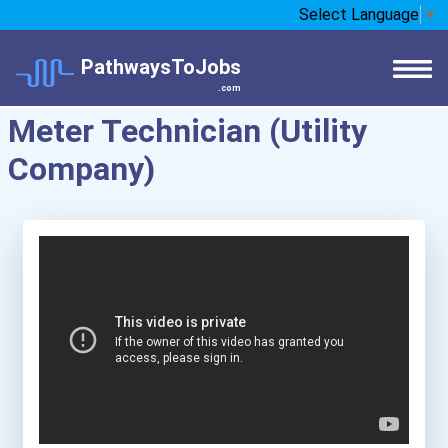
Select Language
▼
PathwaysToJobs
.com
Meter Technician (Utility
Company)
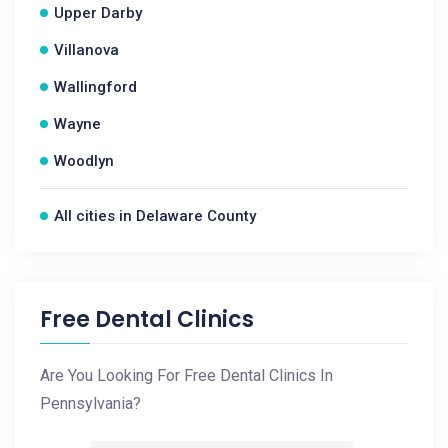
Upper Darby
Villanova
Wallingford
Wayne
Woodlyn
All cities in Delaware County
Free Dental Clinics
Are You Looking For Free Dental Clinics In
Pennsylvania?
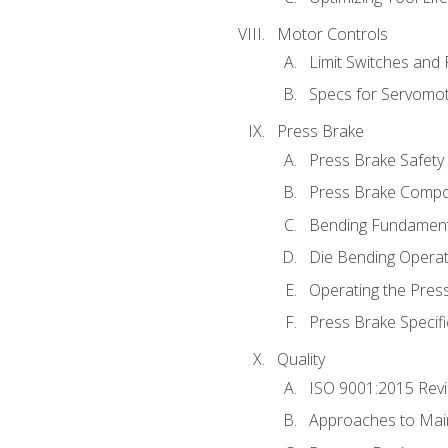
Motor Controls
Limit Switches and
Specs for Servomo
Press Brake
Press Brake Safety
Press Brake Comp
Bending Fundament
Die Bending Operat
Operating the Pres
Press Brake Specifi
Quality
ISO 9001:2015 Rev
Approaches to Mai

........

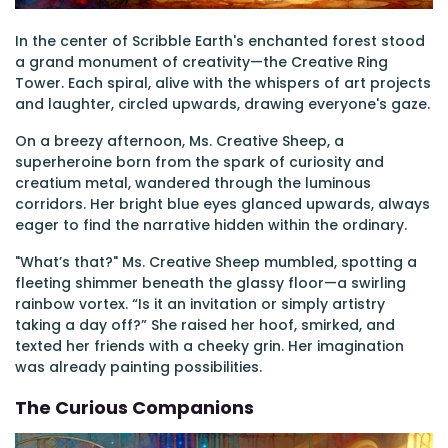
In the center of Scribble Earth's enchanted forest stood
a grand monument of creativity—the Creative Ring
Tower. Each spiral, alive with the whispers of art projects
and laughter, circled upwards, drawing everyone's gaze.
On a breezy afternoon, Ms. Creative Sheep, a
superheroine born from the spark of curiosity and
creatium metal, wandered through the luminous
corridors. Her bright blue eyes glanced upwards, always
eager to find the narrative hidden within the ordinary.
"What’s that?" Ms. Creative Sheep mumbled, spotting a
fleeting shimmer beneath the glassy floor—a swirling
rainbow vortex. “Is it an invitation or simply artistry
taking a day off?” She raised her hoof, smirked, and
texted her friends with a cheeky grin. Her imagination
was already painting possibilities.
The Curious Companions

........

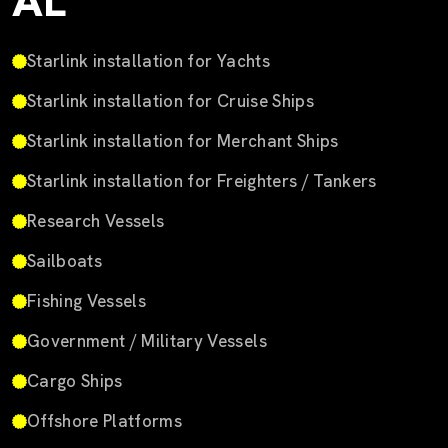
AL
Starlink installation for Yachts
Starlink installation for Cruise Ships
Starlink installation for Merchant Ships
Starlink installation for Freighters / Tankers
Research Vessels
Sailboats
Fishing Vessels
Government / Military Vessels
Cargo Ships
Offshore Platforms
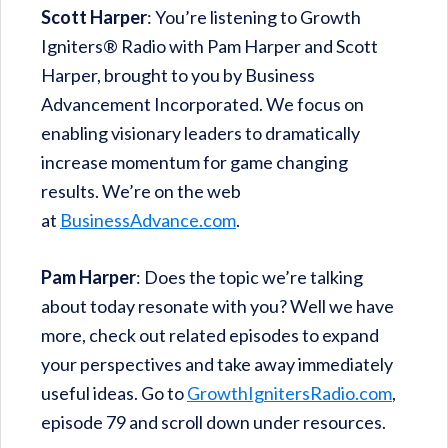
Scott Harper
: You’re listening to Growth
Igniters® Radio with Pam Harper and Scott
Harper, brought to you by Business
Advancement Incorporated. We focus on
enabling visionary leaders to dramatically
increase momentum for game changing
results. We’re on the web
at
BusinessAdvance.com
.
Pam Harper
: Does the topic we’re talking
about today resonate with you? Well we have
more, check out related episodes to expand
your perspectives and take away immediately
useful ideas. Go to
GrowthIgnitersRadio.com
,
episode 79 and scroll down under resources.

........

*About this task*
Every line above in the stretch from the one with "Select Language" through the one with "Approaches to Mai" is to be transcribed exactly, ends included. No picture is copied.

*Task response*
Select Language
▼
PathwaysToJobs
.com
Meter Technician (Utility
Company)
Upper Darby
Villanova
Wallingford
Wayne
Woodlyn
All cities in Delaware County
Free Dental Clinics
Are You Looking For Free Dental Clinics In
Pennsylvania?
Motor Controls
Limit Switches and
Specs for Servomo
Press Brake
Press Brake Safety
Press Brake Comp
Bending Fundament
Die Bending Operat
Operating the Pres
Press Brake Specifi
Quality
ISO 9001:2015 Rev
Approaches to Mai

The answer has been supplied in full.